Re: [PATCH v2 3/3] clean: improve performance when removing lots of directories

2015-04-17 Thread Junio C Hamano
Jeff King  writes:

>> Option 1:
>>  Plug the hole in my new is_git_repository function. A quick and dirty
>>  fix that passes the above test would be:
>
> I think that makes sense. It would be nice if you could just call
> read_gitfile, but that function is very anxious to die on error. So the
> prerequisite step would probably be to refactor that into a
> read_gitfile_gently that returns an error code.

I agree.

I was looking at the repository discovery loop to see if it makes
sense to update is-git-directory() to take a gitfile, but I do not
think it is a good idea (typically after is-git-directory() says
"yes", we would append paths e.g. "refs/heads/master" after it to
pass the result to system calls like open()).  I agree that adding
read-gitfile-gently and call it before running is-git-directory
would be a good solution for this change.

> PS Thank you for working on this.

That too.

Thanks.
++++
### Task statement:
Reproduce the entire message about the clean performance patch word for word. The listing that follows is not required for any part of this exercise.

### Supplied information:
++++
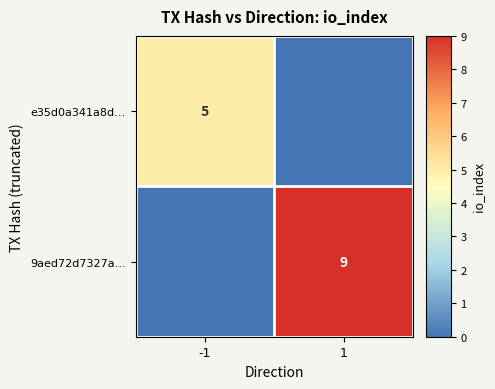

What is the difference between the highest and lowest values at 1?

9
++++
### Task output:
Re: [PATCH v2 3/3] clean: improve performance when removing lots of directories

2015-04-17 Thread Junio C Hamano
Jeff King  writes:

>> Option 1:
>>  Plug the hole in my new is_git_repository function. A quick and dirty
>>  fix that passes the above test would be:
>
> I think that makes sense. It would be nice if you could just call
> read_gitfile, but that function is very anxious to die on error. So the
> prerequisite step would probably be to refactor that into a
> read_gitfile_gently that returns an error code.

I agree.

I was looking at the repository discovery loop to see if it makes
sense to update is-git-directory() to take a gitfile, but I do not
think it is a good idea (typically after is-git-directory() says
"yes", we would append paths e.g. "refs/heads/master" after it to
pass the result to system calls like open()).  I agree that adding
read-gitfile-gently and call it before running is-git-directory
would be a good solution for this change.

> PS Thank you for working on this.

That too.

Thanks.